◆ To do ◆
Transcribe all the data below exactly, leaving its pictures out.

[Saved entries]
──────────────────────────────

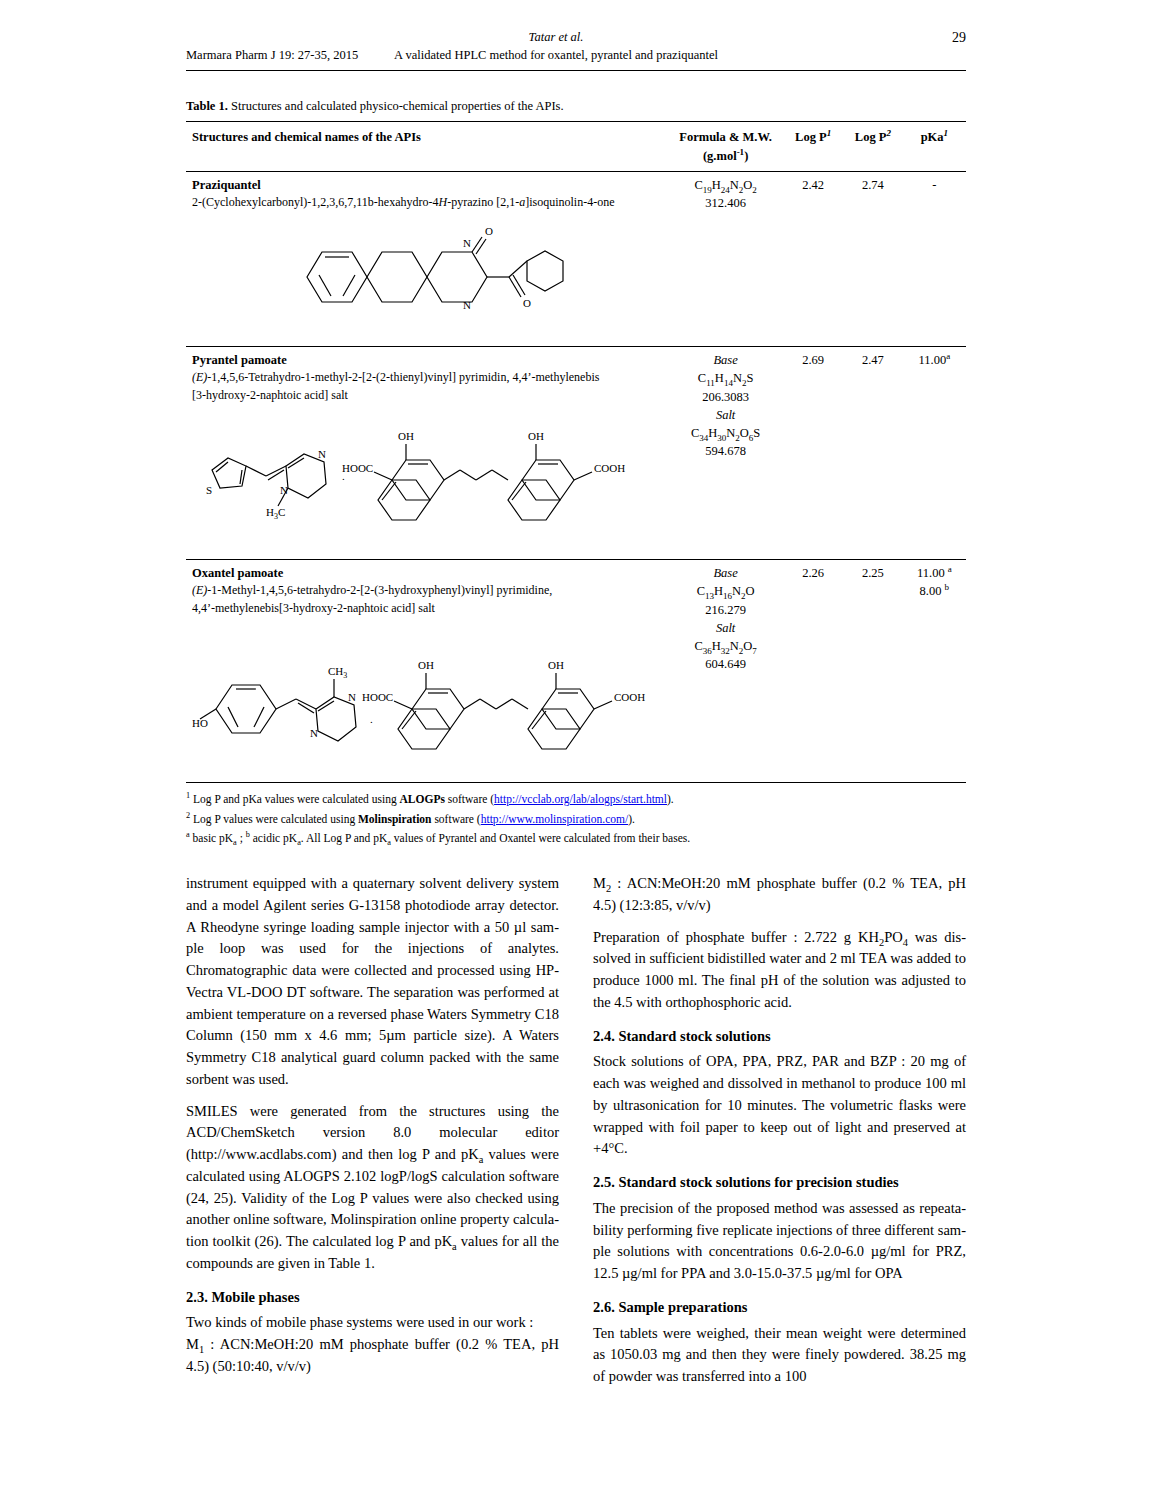29
Tatar et al.
A validated HPLC method for oxantel, pyrantel and praziquantel
Marmara Pharm J 19: 27-35, 2015
Table 1. Structures and calculated physico-chemical properties of the APIs.
| Structures and chemical names of the APIs | Formula & M.W. (g.mol -1 ) | Log P 1 | Log P 2 | pKa 1 |
| --- | --- | --- | --- | --- |
| Praziquantel 2-(Cyclohexylcarbonyl)-1,2,3,6,7,11b-hexahydro-4 H -pyrazino [2,1- a ]isoquinolin-4-one N N O O | C 19 H 24 N 2 O 2 312.406 | 2.42 | 2.74 | - |
| Pyrantel pamoate (E) -1,4,5,6-Tetrahydro-1-methyl-2-[2-(2-thienyl)vinyl] pyrimidin, 4,4’-methylenebis [3-hydroxy-2-naphtoic acid] salt S N N H 3 C . OH OH HOOC COOH | Base C 11 H 14 N 2 S 206.3083 Salt C 34 H 30 N 2 O 6 S 594.678 | 2.69 | 2.47 | 11.00 a |
| Oxantel pamoate (E) -1-Methyl-1,4,5,6-tetrahydro-2-[2-(3-hydroxyphenyl)vinyl] pyrimidine, 4,4’-methylenebis[3-hydroxy-2-naphtoic acid] salt HO N CH 3 N . OH OH HOOC COOH | Base C 13 H 16 N 2 O 216.279 Salt C 36 H 32 N 2 O 7 604.649 | 2.26 | 2.25 | 11.00 a 8.00 b |
1 Log P and pKa values were calculated using ALOGPs software (http://vcclab.org/lab/alogps/start.html).
2 Log P values were calculated using Molinspiration software (http://www.molinspiration.com/).
a basic pKa ; b acidic pKa. All Log P and pKa values of Pyrantel and Oxantel were calculated from their bases.
instrument equipped with a quaternary solvent delivery system and a model Agilent series G-13158 photodiode array detector. A Rheodyne syringe loading sample injector with a 50 µl sample loop was used for the injections of analytes. Chromatographic data were collected and processed using HP-Vectra VL-DOO DT software. The separation was performed at ambient temperature on a reversed phase Waters Symmetry C18 Column (150 mm x 4.6 mm; 5µm particle size). A Waters Symmetry C18 analytical guard column packed with the same sorbent was used.
SMILES were generated from the structures using the ACD/ChemSketch version 8.0 molecular editor (http://www.acdlabs.com) and then log P and pKa values were calculated using ALOGPS 2.102 logP/logS calculation software (24, 25). Validity of the Log P values were also checked using another online software, Molinspiration online property calculation toolkit (26). The calculated log P and pKa values for all the compounds are given in Table 1.
2.3. Mobile phases
Two kinds of mobile phase systems were used in our work :
M1 : ACN:MeOH:20 mM phosphate buffer (0.2 % TEA, pH 4.5) (50:10:40, v/v/v)
M2 : ACN:MeOH:20 mM phosphate buffer (0.2 % TEA, pH 4.5) (12:3:85, v/v/v)
Preparation of phosphate buffer : 2.722 g KH2PO4 was dissolved in sufficient bidistilled water and 2 ml TEA was added to produce 1000 ml. The final pH of the solution was adjusted to the 4.5 with orthophosphoric acid.
2.4. Standard stock solutions
Stock solutions of OPA, PPA, PRZ, PAR and BZP : 20 mg of each was weighed and dissolved in methanol to produce 100 ml by ultrasonication for 10 minutes. The volumetric flasks were wrapped with foil paper to keep out of light and preserved at +4°C.
2.5. Standard stock solutions for precision studies
The precision of the proposed method was assessed as repeatability performing five replicate injections of three different sample solutions with concentrations 0.6-2.0-6.0 µg/ml for PRZ, 12.5 µg/ml for PPA and 3.0-15.0-37.5 µg/ml for OPA
2.6. Sample preparations
Ten tablets were weighed, their mean weight were determined as 1050.03 mg and then they were finely powdered. 38.25 mg of powder was transferred into a 100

──────────────────────────────

◆ Answer ◆
29
Tatar et al.
A validated HPLC method for oxantel, pyrantel and praziquantel
Marmara Pharm J 19: 27-35, 2015
Table 1. Structures and calculated physico-chemical properties of the APIs.
| Structures and chemical names of the APIs | Formula & M.W. (g.mol -1 ) | Log P 1 | Log P 2 | pKa 1 |
| --- | --- | --- | --- | --- |
| Praziquantel 2-(Cyclohexylcarbonyl)-1,2,3,6,7,11b-hexahydro-4 H -pyrazino [2,1- a ]isoquinolin-4-one N N O O | C 19 H 24 N 2 O 2 312.406 | 2.42 | 2.74 | - |
| Pyrantel pamoate (E) -1,4,5,6-Tetrahydro-1-methyl-2-[2-(2-thienyl)vinyl] pyrimidin, 4,4’-methylenebis [3-hydroxy-2-naphtoic acid] salt S N N H 3 C . OH OH HOOC COOH | Base C 11 H 14 N 2 S 206.3083 Salt C 34 H 30 N 2 O 6 S 594.678 | 2.69 | 2.47 | 11.00 a |
| Oxantel pamoate (E) -1-Methyl-1,4,5,6-tetrahydro-2-[2-(3-hydroxyphenyl)vinyl] pyrimidine, 4,4’-methylenebis[3-hydroxy-2-naphtoic acid] salt HO N CH 3 N . OH OH HOOC COOH | Base C 13 H 16 N 2 O 216.279 Salt C 36 H 32 N 2 O 7 604.649 | 2.26 | 2.25 | 11.00 a 8.00 b |
1 Log P and pKa values were calculated using ALOGPs software (http://vcclab.org/lab/alogps/start.html).
2 Log P values were calculated using Molinspiration software (http://www.molinspiration.com/).
a basic pKa ; b acidic pKa. All Log P and pKa values of Pyrantel and Oxantel were calculated from their bases.
instrument equipped with a quaternary solvent delivery system and a model Agilent series G-13158 photodiode array detector. A Rheodyne syringe loading sample injector with a 50 µl sample loop was used for the injections of analytes. Chromatographic data were collected and processed using HP-Vectra VL-DOO DT software. The separation was performed at ambient temperature on a reversed phase Waters Symmetry C18 Column (150 mm x 4.6 mm; 5µm particle size). A Waters Symmetry C18 analytical guard column packed with the same sorbent was used.
SMILES were generated from the structures using the ACD/ChemSketch version 8.0 molecular editor (http://www.acdlabs.com) and then log P and pKa values were calculated using ALOGPS 2.102 logP/logS calculation software (24, 25). Validity of the Log P values were also checked using another online software, Molinspiration online property calculation toolkit (26). The calculated log P and pKa values for all the compounds are given in Table 1.
2.3. Mobile phases
Two kinds of mobile phase systems were used in our work :
M1 : ACN:MeOH:20 mM phosphate buffer (0.2 % TEA, pH 4.5) (50:10:40, v/v/v)
M2 : ACN:MeOH:20 mM phosphate buffer (0.2 % TEA, pH 4.5) (12:3:85, v/v/v)
Preparation of phosphate buffer : 2.722 g KH2PO4 was dissolved in sufficient bidistilled water and 2 ml TEA was added to produce 1000 ml. The final pH of the solution was adjusted to the 4.5 with orthophosphoric acid.
2.4. Standard stock solutions
Stock solutions of OPA, PPA, PRZ, PAR and BZP : 20 mg of each was weighed and dissolved in methanol to produce 100 ml by ultrasonication for 10 minutes. The volumetric flasks were wrapped with foil paper to keep out of light and preserved at +4°C.
2.5. Standard stock solutions for precision studies
The precision of the proposed method was assessed as repeatability performing five replicate injections of three different sample solutions with concentrations 0.6-2.0-6.0 µg/ml for PRZ, 12.5 µg/ml for PPA and 3.0-15.0-37.5 µg/ml for OPA
2.6. Sample preparations
Ten tablets were weighed, their mean weight were determined as 1050.03 mg and then they were finely powdered. 38.25 mg of powder was transferred into a 100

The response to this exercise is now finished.